If you want to pull back the curtain, I highly recommend hand-writing your own small ELF binary. In particular, on Linux, the C ELF structures are available via:
#include <elf.h>
Writing C code to generate an ELF makes it apparent that an ELF is just a couple of structs and some assembled code dumped to a file. (I've used Keystone with decent success for assembly.) It's actually pretty easy to build something that works if you follow along with the man page:
man 5 elf
For debugging handmade ELF files, it's handy to explicitly run the system loader under strace:
strace /lib/ld-linux.so.3 ./homemade_elf
You can find the path to the interpreter that will be used via something like:
readelf -a "$(which ls)" | grep -i interpreter
For example, debugging with strace will make it apparent if any memory mappings are failing. The loader also sometimes has its own error messages that are more descriptive than a normal segfault.
Also, don't forget LD_DEBUG for debugging your handmade ELFs:
man 8 ld.so
Your advice is completely on point. I spent some time a while back hand-writing ELF files in GNU Assembler. Statically linked executables are, indeed, quite straightforward. That said, there are definitely some mysteries, like the difference between p_vaddr and p_paddr in the program headers. Also, the difference between segments and sections is never really explained in the main references.
Dynamically linked ELF executables are somewhat of a different beast, though. You need some decent familiarity with assembly and the broad strokes of program loading to make heads or tails of the details around relocation symbols.
When I was playing around with these things, I never succeeded at hand-writing x86-64 dynamically linked ELF to do anything other than immediately segfault somewhere during loading. Maybe I should give it another try.
Not to far back, I spent some time decompiling (small) static ELF binaries by hand. That really hammered in the x86-64 ISA and its subtleties. I also have Levine's "Linkers and Loaders" sitting on my shelf, which I hope to get around to reading sooner than later.
Utterly terrifying. They somehow segfault before executing a single instruction in the program's entry point. Even the likes of gdb are rendered powerless before the might of this uber segfault. I was reduced to posting readelf dumps on stackoverflow. Mercifully people immediately spotted the problem (unsorted PT_LOAD segments).
This was one of my favorite StackOverflow debugging experiences: https://stackoverflow.com/a/12575044/1204143. A user posted that their code, `int main() { return 0; }`, was crashing with SIGFPE. I traced it to the fact that they had compiled the code with a fairly new GCC, but ran it on a machine with a very old libc - their old libc didn't understand `DT_GNU_HASH` and was trying to look symbols up in an empty `DT_HASH` (computing the bucket indices mod 0 - hence SIGFPE).

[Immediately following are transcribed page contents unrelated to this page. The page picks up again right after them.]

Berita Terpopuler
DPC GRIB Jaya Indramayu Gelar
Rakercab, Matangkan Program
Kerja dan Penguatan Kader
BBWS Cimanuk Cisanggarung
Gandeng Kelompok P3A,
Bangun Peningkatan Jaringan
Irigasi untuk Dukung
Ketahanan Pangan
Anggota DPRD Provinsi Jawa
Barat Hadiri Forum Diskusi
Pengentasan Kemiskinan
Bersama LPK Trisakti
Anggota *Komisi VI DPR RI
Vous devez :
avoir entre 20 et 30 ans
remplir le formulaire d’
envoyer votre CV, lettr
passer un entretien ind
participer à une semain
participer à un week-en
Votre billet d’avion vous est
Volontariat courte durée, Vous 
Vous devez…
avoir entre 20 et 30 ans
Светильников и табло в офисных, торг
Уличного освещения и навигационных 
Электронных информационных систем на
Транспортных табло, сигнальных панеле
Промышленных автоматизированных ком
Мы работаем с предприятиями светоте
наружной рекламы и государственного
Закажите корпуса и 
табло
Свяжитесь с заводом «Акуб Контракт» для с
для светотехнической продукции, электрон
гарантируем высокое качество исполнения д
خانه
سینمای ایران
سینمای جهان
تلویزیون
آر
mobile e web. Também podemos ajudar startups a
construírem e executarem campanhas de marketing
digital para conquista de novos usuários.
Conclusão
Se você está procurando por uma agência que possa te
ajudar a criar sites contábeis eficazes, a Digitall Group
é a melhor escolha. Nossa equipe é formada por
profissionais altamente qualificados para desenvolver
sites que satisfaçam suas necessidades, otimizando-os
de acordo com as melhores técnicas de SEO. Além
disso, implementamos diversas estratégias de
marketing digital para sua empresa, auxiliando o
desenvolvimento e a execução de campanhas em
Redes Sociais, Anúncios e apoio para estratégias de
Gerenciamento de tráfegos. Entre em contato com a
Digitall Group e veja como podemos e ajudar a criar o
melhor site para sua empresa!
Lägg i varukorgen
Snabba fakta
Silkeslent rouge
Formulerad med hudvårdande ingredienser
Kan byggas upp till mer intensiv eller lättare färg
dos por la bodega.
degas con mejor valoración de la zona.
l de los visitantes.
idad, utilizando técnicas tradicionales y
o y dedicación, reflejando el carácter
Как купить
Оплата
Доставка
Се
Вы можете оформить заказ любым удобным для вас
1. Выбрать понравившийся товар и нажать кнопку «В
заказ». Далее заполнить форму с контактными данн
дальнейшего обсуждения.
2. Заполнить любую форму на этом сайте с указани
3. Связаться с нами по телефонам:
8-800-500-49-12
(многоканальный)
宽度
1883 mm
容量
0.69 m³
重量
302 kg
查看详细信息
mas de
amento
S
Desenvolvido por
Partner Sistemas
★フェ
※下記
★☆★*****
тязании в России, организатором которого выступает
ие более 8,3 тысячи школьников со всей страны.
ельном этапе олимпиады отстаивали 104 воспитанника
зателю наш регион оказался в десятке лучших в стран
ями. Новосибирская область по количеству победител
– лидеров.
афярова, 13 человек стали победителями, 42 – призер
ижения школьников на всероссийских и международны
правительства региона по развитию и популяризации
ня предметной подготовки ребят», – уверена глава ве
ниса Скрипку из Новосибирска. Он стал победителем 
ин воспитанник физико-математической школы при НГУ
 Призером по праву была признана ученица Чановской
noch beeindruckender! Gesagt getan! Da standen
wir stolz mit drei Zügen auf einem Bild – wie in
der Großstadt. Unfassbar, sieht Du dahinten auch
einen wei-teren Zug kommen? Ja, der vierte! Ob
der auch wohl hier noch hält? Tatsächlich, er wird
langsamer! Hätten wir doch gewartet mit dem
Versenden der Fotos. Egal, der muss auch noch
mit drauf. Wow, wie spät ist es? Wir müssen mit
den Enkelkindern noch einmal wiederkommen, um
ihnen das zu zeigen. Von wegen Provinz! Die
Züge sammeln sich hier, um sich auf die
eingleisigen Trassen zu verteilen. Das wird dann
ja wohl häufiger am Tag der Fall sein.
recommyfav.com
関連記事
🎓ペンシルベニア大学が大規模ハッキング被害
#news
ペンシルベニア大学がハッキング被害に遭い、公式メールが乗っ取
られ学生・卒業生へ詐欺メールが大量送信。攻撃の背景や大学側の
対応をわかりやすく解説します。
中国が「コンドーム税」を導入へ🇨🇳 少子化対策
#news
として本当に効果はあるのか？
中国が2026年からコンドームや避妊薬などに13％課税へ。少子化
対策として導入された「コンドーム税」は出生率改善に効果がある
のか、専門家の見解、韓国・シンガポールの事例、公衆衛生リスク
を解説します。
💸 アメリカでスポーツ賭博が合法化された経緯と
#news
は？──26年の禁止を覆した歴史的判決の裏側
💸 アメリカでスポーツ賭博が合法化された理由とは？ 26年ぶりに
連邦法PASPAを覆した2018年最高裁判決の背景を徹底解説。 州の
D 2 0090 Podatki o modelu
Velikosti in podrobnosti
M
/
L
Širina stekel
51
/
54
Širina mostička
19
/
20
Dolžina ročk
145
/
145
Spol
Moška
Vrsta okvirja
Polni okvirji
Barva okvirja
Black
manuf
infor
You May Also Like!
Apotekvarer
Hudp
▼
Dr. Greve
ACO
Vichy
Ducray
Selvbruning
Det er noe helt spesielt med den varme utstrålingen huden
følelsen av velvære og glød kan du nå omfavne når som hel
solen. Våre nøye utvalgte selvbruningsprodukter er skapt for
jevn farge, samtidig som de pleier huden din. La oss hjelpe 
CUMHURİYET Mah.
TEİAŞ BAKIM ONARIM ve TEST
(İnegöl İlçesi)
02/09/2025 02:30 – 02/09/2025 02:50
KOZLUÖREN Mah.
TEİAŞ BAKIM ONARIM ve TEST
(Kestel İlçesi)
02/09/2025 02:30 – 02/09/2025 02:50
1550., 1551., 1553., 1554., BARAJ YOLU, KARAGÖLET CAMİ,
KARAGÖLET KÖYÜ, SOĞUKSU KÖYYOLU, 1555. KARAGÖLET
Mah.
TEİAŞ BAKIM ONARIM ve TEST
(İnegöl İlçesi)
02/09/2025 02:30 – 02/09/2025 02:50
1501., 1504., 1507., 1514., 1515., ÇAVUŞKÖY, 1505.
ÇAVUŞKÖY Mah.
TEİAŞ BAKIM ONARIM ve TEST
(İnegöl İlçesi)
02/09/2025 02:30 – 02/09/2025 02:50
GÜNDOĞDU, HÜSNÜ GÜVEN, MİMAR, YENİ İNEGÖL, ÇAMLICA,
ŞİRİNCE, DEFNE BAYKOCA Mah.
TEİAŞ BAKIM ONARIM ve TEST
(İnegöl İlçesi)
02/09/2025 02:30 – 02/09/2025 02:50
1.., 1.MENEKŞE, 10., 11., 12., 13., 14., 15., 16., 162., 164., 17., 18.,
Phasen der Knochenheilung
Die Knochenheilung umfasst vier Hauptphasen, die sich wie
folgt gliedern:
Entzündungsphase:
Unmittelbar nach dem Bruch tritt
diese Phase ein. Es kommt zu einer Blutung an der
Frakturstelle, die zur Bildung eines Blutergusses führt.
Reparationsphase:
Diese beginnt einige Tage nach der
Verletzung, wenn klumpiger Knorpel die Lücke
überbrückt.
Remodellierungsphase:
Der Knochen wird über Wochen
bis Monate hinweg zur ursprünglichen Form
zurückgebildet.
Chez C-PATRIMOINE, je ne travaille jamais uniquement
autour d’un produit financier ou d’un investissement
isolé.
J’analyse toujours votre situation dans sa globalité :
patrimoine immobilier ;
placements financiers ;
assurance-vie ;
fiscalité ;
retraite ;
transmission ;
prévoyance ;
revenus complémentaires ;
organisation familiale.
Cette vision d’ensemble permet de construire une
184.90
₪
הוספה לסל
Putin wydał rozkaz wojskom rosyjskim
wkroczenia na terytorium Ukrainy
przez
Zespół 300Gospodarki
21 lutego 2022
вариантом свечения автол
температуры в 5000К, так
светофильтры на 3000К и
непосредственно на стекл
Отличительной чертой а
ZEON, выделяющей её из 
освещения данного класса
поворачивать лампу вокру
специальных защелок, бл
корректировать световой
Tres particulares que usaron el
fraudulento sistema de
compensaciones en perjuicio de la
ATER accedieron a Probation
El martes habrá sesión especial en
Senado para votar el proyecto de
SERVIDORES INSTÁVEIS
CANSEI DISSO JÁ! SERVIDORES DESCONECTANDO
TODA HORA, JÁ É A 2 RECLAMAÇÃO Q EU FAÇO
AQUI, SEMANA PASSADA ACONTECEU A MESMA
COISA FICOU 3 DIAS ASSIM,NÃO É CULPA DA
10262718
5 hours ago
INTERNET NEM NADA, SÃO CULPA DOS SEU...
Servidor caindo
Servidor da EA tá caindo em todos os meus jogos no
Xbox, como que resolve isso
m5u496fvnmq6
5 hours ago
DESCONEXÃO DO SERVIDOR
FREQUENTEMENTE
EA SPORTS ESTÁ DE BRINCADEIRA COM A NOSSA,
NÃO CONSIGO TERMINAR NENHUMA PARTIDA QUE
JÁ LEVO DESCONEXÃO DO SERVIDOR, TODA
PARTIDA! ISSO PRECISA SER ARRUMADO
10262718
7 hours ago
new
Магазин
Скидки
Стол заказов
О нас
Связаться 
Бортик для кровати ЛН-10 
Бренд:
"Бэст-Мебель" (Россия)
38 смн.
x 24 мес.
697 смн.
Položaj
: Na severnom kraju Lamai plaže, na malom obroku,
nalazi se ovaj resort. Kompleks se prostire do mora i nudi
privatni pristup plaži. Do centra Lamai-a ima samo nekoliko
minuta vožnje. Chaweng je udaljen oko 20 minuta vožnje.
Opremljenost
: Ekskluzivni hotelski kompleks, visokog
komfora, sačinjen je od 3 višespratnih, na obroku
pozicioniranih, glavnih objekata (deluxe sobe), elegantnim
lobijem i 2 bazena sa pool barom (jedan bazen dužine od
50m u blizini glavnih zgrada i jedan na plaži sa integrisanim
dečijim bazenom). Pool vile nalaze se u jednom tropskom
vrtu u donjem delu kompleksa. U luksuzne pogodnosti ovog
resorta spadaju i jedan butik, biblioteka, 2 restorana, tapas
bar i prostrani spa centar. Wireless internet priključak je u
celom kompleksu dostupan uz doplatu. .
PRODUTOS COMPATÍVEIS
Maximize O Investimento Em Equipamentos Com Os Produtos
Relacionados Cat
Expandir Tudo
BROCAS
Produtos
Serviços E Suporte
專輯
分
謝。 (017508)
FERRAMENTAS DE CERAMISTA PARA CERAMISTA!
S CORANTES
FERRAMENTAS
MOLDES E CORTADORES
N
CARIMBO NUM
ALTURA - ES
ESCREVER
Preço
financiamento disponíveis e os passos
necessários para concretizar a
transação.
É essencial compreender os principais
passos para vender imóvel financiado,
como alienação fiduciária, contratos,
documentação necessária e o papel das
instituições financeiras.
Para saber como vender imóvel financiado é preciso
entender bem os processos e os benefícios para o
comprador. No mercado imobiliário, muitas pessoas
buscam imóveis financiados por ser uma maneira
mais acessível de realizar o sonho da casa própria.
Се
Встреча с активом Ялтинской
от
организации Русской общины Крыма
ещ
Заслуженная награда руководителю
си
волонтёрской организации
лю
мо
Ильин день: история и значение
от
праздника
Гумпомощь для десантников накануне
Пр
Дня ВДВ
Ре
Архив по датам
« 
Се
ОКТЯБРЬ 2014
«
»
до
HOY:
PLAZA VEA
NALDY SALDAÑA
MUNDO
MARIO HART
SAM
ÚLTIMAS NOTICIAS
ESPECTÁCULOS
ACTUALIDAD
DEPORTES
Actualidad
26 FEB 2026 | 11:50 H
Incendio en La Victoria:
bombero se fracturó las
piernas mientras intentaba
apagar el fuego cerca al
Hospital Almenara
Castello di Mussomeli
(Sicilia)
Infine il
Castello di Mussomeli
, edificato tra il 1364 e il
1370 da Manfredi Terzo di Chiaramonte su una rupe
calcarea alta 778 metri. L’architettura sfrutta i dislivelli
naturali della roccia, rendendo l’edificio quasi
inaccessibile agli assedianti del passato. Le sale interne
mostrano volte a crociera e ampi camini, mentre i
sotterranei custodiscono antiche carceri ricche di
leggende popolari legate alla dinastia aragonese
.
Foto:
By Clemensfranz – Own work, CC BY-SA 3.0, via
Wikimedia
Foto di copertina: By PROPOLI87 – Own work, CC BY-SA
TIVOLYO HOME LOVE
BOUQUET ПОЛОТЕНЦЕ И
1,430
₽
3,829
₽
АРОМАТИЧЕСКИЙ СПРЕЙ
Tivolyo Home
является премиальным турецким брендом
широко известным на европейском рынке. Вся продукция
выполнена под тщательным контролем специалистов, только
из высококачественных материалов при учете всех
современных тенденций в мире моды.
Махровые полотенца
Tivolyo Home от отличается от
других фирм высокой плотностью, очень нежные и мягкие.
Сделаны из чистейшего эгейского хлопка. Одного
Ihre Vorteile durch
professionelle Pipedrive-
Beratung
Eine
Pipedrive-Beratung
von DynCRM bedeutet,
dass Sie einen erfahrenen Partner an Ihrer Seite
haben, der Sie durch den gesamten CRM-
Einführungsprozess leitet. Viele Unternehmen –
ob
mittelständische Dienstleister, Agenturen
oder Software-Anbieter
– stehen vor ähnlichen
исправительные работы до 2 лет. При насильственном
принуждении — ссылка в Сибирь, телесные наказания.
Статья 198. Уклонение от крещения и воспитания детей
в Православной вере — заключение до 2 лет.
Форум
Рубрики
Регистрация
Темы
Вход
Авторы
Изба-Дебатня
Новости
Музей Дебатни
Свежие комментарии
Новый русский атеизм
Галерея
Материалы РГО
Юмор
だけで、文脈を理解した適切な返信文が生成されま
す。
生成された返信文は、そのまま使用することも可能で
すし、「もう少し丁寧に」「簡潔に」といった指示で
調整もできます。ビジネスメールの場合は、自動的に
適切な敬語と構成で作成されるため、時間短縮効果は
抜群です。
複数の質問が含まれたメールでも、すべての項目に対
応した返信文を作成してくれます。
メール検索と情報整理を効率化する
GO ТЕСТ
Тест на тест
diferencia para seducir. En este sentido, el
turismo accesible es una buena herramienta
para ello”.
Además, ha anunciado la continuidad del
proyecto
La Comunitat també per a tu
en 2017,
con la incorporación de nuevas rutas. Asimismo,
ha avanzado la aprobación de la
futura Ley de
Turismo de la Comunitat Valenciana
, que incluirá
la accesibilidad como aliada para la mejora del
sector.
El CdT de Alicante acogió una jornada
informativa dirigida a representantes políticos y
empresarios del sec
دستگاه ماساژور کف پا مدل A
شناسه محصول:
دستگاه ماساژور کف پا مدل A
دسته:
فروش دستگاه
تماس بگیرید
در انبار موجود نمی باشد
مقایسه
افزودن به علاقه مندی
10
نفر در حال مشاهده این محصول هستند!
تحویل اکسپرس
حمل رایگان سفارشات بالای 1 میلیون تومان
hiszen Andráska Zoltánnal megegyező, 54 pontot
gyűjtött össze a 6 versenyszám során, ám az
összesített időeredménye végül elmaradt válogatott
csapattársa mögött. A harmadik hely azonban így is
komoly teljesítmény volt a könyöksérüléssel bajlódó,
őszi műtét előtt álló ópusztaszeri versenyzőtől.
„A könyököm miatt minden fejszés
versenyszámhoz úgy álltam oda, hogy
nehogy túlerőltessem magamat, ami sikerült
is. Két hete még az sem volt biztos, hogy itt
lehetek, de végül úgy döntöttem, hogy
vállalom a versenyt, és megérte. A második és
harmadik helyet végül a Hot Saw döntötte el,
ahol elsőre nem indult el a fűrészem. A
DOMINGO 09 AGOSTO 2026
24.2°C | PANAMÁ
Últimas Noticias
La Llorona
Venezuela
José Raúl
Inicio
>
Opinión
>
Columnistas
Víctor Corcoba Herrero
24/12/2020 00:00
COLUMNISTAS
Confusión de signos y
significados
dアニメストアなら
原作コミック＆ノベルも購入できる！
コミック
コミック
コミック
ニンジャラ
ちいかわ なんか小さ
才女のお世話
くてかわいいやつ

It's possible to debug these! If it's a segfault (as opposed to the kernel just refusing to load your file), it's usually because ld.so (the dynamic linker) has crashed, and you can debug ld.so explicitly (gdb ld-linux.so.2 ; run ./yourprog). With symbols it's usually feasible to identify the code in the dynamic linker that has crashed.
> Even the likes of gdb are rendered powerless before the might of this uber segfault.
It's quite easy to debug crashes in the dynamic linker if you use a more powerful debugger. For example there is a Graal based AMD64 VM [1] which can record an execution trace of the entire program run, including the dynamic linker, and then you can analyze the execution trace offline and see exactly what happened / what didn't happen or where the linker crashed and how it got there. In case you ever wondered what the kernel roughly does when loading an ELF file: look at the re-implementation in the ElfLoader class of that project.
In my case it was a static freestanding nolibc program, there was no dynamic linker or ELF interpreter. :)
The shell's execve jumps directly to the entry point I provided. The execve itself was segfaulting somehow. I couldn't think of anything to do short of running this entire thing in a virtual machine and tracing the kernel itself to see which branch of the ELF loader I was ending up in.
> like the difference between p_vaddr and p_paddr in the program headers.
I see it being used pretty much exclusively in embedded systems, and it looks like some of them set p_paddr to an address but leave p_vaddr to 0. So, it's only seeming use is to indicate when virtual memory is not expected to be used, but otherwise it's function is identical to p_vaddr. "Put the segment in memory here, please."